What do we not love about Princeton? The high cost of living and lack of middle-income housing opportunities. Our home was sold in the early 1970s for $42,000, which adjusted for inflation would be $288,000 today. Needless to say, it would not sell for so little now. Homes that once housed the working class are occupied by corporate executives. Princeton was always home to the mansions of the wealthy but now the entire town is too pricey for most of the people who work in it.

You might add that we also don’t love the traffic (for those who don’t live in the walkable core, as my family does, and get to avoid it). In 1957 one town planner anticipated a time when the number of cars passing through Princeton in a day would exceed 20,000. By 2013 that number was 180,000. Of that 180,000 over 2/3rds originated outside the boundaries of Princeton, some driving through Princeton but most heading into town for work and leisure.

What went wrong? How did Princeton end up a neighborhood only for the wealthy (and those fortunate enough to make it off the lengthy waitlist for an affordable unit)? Why did our traffic multiply an order of magnitude beyond what planners envisioned in the 50s?

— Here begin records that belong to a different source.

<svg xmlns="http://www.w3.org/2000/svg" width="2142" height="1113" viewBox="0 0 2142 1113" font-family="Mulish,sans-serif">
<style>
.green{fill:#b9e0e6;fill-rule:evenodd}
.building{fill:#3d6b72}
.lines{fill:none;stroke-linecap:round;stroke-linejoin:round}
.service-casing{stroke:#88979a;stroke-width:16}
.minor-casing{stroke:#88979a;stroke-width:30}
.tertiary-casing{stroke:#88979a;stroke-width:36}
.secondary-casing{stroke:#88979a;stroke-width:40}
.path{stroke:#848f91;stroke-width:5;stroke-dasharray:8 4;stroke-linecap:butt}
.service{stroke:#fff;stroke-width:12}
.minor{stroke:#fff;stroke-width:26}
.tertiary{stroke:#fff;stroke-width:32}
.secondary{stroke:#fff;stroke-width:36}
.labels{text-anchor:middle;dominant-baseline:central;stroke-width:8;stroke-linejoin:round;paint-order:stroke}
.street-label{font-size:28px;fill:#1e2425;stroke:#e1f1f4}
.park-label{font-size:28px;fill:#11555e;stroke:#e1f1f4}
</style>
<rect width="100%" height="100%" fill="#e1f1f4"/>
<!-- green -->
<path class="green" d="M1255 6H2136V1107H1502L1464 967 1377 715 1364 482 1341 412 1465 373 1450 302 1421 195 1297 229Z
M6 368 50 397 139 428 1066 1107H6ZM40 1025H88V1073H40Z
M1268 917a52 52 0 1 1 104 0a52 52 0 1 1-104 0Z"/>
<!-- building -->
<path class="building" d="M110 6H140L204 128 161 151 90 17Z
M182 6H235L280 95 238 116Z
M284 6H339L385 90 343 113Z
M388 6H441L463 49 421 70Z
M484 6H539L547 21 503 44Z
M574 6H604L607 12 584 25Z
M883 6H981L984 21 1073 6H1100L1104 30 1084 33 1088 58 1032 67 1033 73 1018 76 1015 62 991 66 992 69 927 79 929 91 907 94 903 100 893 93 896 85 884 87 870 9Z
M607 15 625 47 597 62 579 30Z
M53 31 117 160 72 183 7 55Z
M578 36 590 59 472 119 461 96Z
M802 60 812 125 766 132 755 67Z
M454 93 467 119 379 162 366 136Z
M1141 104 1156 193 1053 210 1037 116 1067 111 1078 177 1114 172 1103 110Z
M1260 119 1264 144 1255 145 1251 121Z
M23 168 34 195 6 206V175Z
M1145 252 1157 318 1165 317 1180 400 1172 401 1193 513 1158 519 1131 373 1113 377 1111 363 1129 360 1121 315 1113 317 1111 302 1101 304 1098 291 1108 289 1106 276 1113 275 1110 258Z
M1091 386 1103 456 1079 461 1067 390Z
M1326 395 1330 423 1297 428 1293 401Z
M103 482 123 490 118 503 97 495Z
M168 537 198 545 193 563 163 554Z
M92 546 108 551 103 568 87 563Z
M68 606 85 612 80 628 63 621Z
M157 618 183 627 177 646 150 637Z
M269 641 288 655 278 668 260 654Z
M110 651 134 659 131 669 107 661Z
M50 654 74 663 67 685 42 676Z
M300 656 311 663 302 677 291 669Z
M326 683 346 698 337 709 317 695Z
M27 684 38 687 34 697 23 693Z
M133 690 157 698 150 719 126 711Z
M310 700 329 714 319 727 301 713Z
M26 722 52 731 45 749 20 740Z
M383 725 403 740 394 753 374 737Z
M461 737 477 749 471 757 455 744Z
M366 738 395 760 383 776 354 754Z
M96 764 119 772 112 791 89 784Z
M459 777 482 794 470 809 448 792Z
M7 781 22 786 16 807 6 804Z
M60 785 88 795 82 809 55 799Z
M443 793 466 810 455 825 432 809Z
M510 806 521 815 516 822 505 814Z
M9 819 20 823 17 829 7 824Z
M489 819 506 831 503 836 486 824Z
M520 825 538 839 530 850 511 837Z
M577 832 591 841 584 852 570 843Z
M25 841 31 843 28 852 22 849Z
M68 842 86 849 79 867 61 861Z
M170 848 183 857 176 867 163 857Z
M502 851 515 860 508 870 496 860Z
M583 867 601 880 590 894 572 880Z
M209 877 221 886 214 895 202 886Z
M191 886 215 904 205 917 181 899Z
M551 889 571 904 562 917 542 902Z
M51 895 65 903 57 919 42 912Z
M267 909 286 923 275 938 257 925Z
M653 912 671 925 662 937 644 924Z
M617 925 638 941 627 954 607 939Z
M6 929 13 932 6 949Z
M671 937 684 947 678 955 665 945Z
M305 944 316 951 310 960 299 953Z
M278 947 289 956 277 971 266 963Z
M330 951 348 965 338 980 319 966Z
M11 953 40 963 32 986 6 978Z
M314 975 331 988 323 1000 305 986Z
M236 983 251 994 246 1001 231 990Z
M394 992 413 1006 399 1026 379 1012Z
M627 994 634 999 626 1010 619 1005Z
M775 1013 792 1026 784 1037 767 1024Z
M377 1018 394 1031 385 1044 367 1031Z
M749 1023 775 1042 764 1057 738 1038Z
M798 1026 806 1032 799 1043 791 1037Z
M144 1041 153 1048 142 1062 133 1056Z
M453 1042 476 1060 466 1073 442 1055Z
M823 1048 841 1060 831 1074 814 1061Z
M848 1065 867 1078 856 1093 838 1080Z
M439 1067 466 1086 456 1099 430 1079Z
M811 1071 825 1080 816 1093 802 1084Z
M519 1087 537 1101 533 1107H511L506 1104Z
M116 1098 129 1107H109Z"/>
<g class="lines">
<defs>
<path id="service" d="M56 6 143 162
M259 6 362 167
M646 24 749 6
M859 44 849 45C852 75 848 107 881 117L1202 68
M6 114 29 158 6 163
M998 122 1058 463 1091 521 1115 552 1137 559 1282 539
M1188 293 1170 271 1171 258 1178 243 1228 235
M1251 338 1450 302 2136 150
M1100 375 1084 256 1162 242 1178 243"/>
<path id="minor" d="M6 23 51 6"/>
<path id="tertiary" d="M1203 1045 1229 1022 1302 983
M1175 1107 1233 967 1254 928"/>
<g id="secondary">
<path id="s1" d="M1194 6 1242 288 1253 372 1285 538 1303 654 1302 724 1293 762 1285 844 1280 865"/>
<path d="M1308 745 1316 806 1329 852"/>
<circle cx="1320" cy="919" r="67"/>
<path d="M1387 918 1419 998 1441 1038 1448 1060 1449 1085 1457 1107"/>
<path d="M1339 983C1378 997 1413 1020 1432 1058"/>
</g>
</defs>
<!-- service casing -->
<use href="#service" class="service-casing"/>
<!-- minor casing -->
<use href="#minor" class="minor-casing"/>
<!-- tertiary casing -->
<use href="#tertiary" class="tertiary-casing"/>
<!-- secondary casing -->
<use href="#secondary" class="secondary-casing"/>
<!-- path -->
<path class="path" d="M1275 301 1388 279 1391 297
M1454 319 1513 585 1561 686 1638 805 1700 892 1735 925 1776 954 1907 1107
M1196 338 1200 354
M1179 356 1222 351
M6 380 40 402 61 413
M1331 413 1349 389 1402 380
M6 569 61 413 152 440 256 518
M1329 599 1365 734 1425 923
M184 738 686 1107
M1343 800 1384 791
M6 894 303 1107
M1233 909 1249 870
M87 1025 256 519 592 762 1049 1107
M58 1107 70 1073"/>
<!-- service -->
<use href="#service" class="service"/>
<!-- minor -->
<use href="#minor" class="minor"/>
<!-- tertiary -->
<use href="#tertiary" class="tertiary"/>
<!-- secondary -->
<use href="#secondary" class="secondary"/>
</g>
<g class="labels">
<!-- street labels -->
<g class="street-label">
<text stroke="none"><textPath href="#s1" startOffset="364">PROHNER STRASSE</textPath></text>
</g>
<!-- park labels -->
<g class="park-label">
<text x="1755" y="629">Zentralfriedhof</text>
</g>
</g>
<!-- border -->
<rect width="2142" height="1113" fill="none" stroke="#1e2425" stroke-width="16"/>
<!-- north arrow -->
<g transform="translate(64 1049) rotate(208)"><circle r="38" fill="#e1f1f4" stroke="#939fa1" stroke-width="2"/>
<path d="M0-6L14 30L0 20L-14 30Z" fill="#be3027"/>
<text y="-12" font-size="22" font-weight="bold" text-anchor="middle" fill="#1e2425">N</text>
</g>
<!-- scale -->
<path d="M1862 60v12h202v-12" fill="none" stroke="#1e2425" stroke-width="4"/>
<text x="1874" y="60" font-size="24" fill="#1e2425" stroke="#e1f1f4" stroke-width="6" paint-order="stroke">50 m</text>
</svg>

That there would be growth in our town was inevitable given that it houses one of the world’s great universities, halfway between two of the country’s greatest cities, in the most densely populated of American states. We’ve welcomed not just our own children (my son was born in the old Princeton hospital and my daughters in the new one), but also many immigrants. Notably employment in the town has multiplied. Where we went wrong through, I would argue, is in how we handled growth. The number of workers grew but the amount of housing stayed the same.

The population of Princeton in 2022 was estimated as 30,377. That represents only modest growth from the 1970 number of 25,962. The number of jobs in town has exploded in that time, indeed, much of that population growth is in the increase in the enrollment of the university, but the number of residents did not keep pace with employment growth. Our town lost balance in the number of employees and residents. The walkable core grew even more out of balance with over four jobs for every employed resident in census statistics for the former Borough. Indeed, the Borough has the same population today as in 1950. If people can’t live close to where they work, then they drive, and traffic explodes. If the amount of housing remains the same, essentially for as long as I’ve been alive, while the demand for housing grows then the cost of housing is going to shoot through the roof, as it has.

We need balance in Princeton between the number of people who work in town and the amount of housing. We need balance between the demand for smaller apartments in the walkable core for smaller household sizes and senior citizens looking to downsize. We need balance between the demand for housing, which represents real people for whom housing is a basic necessity, and the supply, which our zoning has choked for decades only to force growth into a sprawling, traffic-intensive pattern.